Records from a data source:
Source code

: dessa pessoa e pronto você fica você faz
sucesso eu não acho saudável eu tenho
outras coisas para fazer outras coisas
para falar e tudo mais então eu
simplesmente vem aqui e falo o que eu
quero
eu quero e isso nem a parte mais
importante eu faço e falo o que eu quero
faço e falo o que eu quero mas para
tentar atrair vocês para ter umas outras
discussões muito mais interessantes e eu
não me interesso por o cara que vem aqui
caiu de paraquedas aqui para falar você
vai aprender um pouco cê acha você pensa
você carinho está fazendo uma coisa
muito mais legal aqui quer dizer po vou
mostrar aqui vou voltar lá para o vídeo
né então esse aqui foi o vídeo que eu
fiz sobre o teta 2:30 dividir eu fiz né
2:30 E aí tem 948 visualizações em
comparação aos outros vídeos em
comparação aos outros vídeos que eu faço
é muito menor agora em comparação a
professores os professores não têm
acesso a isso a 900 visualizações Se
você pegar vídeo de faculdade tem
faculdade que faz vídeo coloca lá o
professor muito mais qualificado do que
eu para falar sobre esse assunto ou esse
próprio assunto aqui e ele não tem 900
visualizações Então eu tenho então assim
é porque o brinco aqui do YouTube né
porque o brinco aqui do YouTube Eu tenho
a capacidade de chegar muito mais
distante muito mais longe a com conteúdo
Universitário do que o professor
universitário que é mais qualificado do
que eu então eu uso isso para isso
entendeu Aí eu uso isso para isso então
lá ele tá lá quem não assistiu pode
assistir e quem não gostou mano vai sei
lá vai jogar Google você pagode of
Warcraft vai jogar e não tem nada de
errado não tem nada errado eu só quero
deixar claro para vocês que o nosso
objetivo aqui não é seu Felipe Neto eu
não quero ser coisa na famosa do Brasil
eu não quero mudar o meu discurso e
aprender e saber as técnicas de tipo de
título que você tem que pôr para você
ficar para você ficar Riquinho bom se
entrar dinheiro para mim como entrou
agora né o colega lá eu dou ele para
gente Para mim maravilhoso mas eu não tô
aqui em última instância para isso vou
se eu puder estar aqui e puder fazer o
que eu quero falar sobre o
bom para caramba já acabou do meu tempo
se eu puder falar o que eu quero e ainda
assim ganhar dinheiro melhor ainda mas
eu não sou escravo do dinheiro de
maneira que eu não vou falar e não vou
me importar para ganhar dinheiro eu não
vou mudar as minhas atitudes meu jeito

• Exercise goal:
Please write out every record shown above exactly as it reads.

• Response to this task:
Source code

: dessa pessoa e pronto você fica você faz
sucesso eu não acho saudável eu tenho
outras coisas para fazer outras coisas
para falar e tudo mais então eu
simplesmente vem aqui e falo o que eu
quero
eu quero e isso nem a parte mais
importante eu faço e falo o que eu quero
faço e falo o que eu quero mas para
tentar atrair vocês para ter umas outras
discussões muito mais interessantes e eu
não me interesso por o cara que vem aqui
caiu de paraquedas aqui para falar você
vai aprender um pouco cê acha você pensa
você carinho está fazendo uma coisa
muito mais legal aqui quer dizer po vou
mostrar aqui vou voltar lá para o vídeo
né então esse aqui foi o vídeo que eu
fiz sobre o teta 2:30 dividir eu fiz né
2:30 E aí tem 948 visualizações em
comparação aos outros vídeos em
comparação aos outros vídeos que eu faço
é muito menor agora em comparação a
professores os professores não têm
acesso a isso a 900 visualizações Se
você pegar vídeo de faculdade tem
faculdade que faz vídeo coloca lá o
professor muito mais qualificado do que
eu para falar sobre esse assunto ou esse
próprio assunto aqui e ele não tem 900
visualizações Então eu tenho então assim
é porque o brinco aqui do YouTube né
porque o brinco aqui do YouTube Eu tenho
a capacidade de chegar muito mais
distante muito mais longe a com conteúdo
Universitário do que o professor
universitário que é mais qualificado do
que eu então eu uso isso para isso
entendeu Aí eu uso isso para isso então
lá ele tá lá quem não assistiu pode
assistir e quem não gostou mano vai sei
lá vai jogar Google você pagode of
Warcraft vai jogar e não tem nada de
errado não tem nada errado eu só quero
deixar claro para vocês que o nosso
objetivo aqui não é seu Felipe Neto eu
não quero ser coisa na famosa do Brasil
eu não quero mudar o meu discurso e
aprender e saber as técnicas de tipo de
título que você tem que pôr para você
ficar para você ficar Riquinho bom se
entrar dinheiro para mim como entrou
agora né o colega lá eu dou ele para
gente Para mim maravilhoso mas eu não tô
aqui em última instância para isso vou
se eu puder estar aqui e puder fazer o
que eu quero falar sobre o
bom para caramba já acabou do meu tempo
se eu puder falar o que eu quero e ainda
assim ganhar dinheiro melhor ainda mas
eu não sou escravo do dinheiro de
maneira que eu não vou falar e não vou
me importar para ganhar dinheiro eu não
vou mudar as minhas atitudes meu jeito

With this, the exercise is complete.